▸ What this task involves
Reproduce the stretch of entries from the line containing "PHOTO: An ammeter shows the current in kA;" through the line containing "Reading: V 3.1", leaving the pictures out of your answer.
┏━━
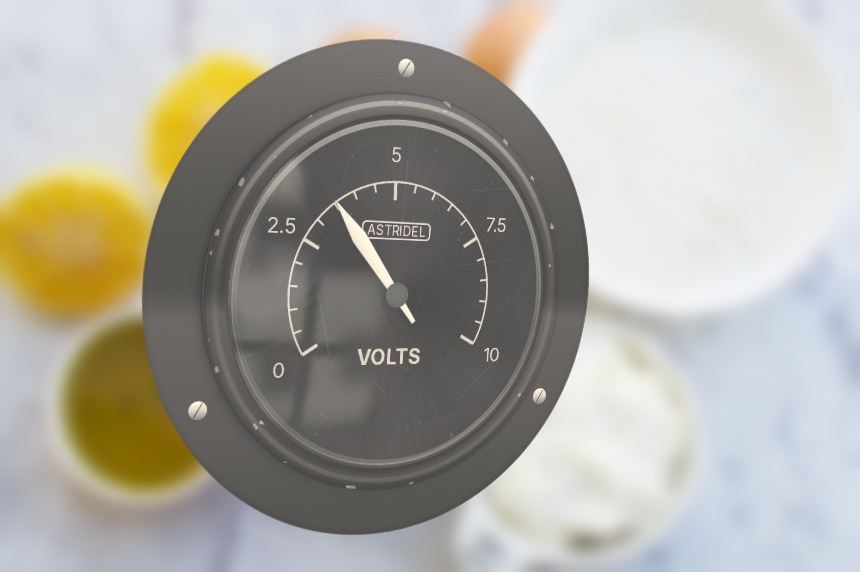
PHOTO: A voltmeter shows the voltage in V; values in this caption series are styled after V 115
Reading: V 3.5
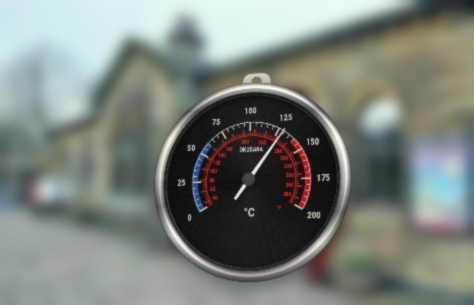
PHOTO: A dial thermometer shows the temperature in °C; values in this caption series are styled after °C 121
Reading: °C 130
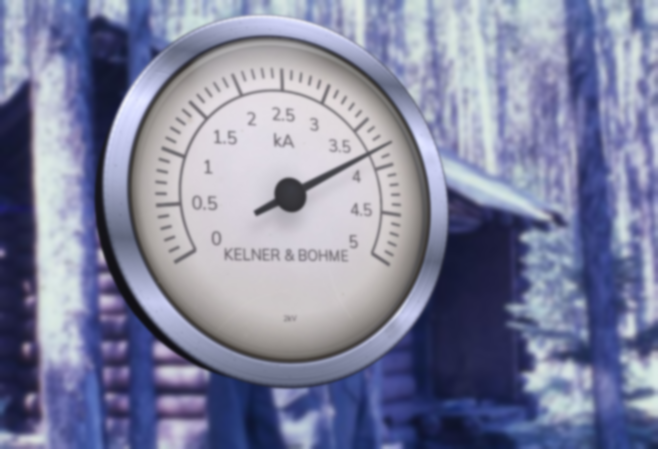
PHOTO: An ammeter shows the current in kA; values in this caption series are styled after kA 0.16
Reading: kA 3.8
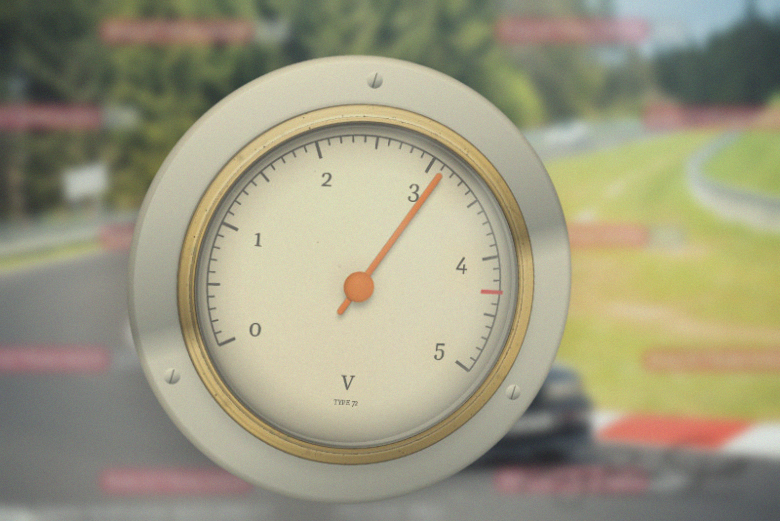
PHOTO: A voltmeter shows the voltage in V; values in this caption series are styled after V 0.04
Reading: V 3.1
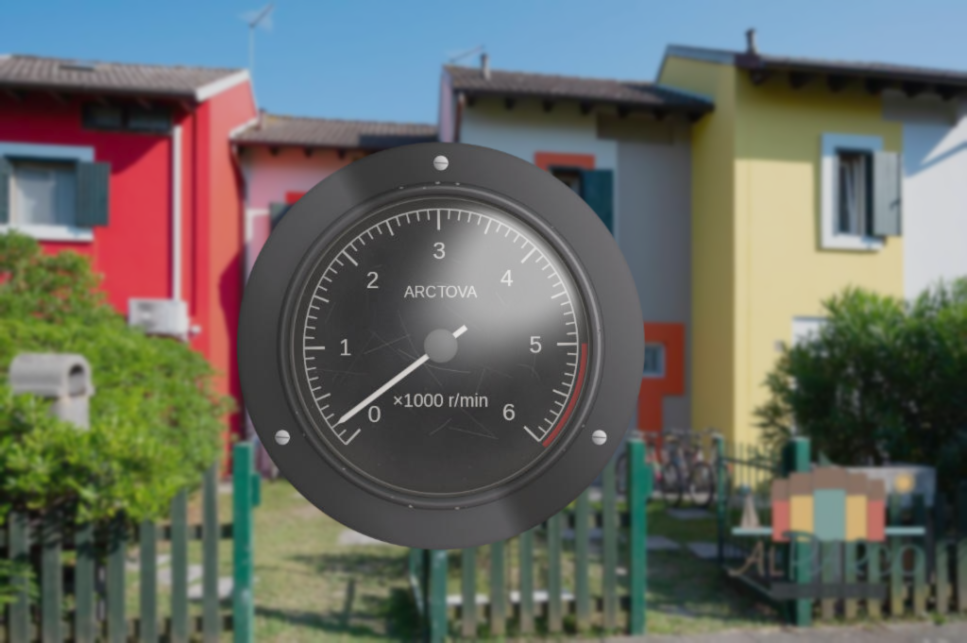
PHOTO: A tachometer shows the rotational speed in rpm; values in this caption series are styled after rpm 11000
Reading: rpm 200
┗━━
┏━━
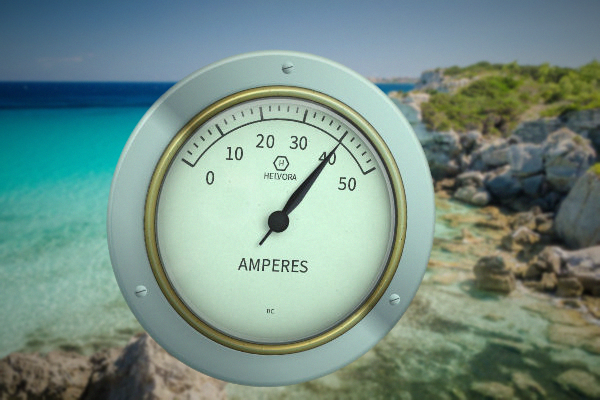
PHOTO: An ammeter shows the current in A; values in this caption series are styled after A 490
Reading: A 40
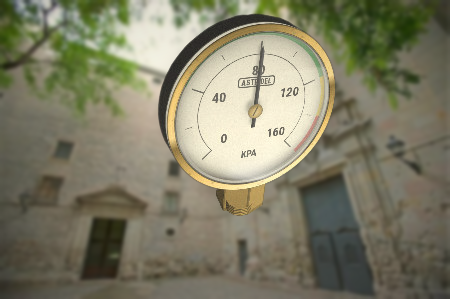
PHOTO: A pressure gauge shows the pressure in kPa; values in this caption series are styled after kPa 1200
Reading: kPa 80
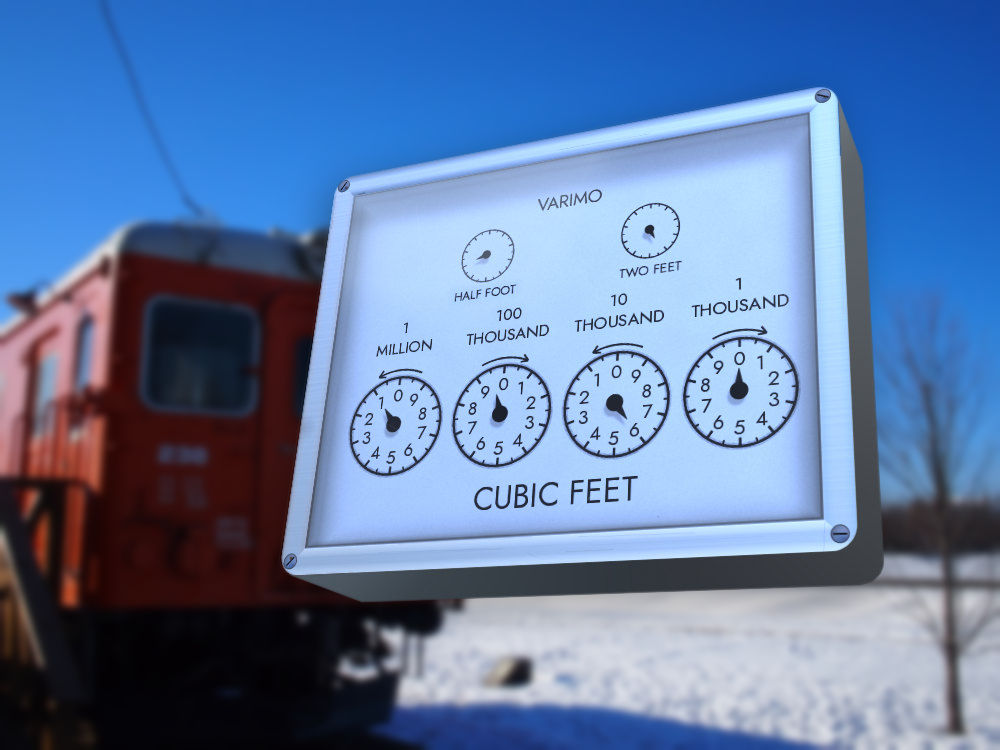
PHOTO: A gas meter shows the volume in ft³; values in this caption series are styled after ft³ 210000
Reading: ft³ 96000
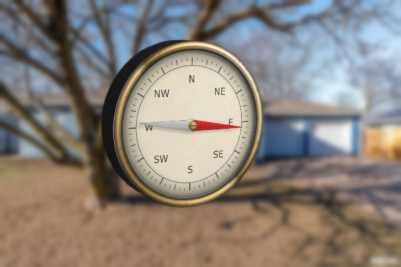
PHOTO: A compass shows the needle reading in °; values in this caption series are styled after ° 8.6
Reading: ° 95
┗━━
▸ Exercise solution
PHOTO: An ammeter shows the current in kA; values in this caption series are styled after kA 0.16
Reading: kA 3.8
PHOTO: A voltmeter shows the voltage in V; values in this caption series are styled after V 0.04
Reading: V 3.1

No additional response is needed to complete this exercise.